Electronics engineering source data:
********
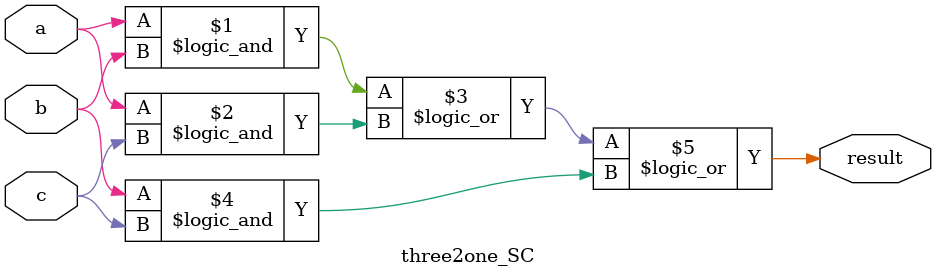
<source format=v>
`timescale 1ns / 1ps

//三人表决器
module three2one_SC(a, b, c, result);
    input a, b, c;          //三个开关输入
    output result;          //输出，接在led0上
    /*
    wire ab, bc, ac;        //线型变量，用于接通与门或门的电路
    
    and U1(ab,a,b);         //与门
    and U2(bc,b,c);         //与门
    and U3(ac,a,c);         //与门
    
    or U4(result,ab,bc,ac); //将三个与门的结果进行或运算，输出结果result
    */
    assign result = (a&&b)||(a&&c)||(b&&c); //RTL描述
        
endmodule

</source>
********
## Request
Looking through the data above, copy out each line in which the string "result" occurs.

## Response area
module three2one_SC(a, b, c, result);
    output result;          //输出，接在led0上
    or U4(result,ab,bc,ac); //将三个与门的结果进行或运算，输出结果result
    assign result = (a&&b)||(a&&c)||(b&&c); //RTL描述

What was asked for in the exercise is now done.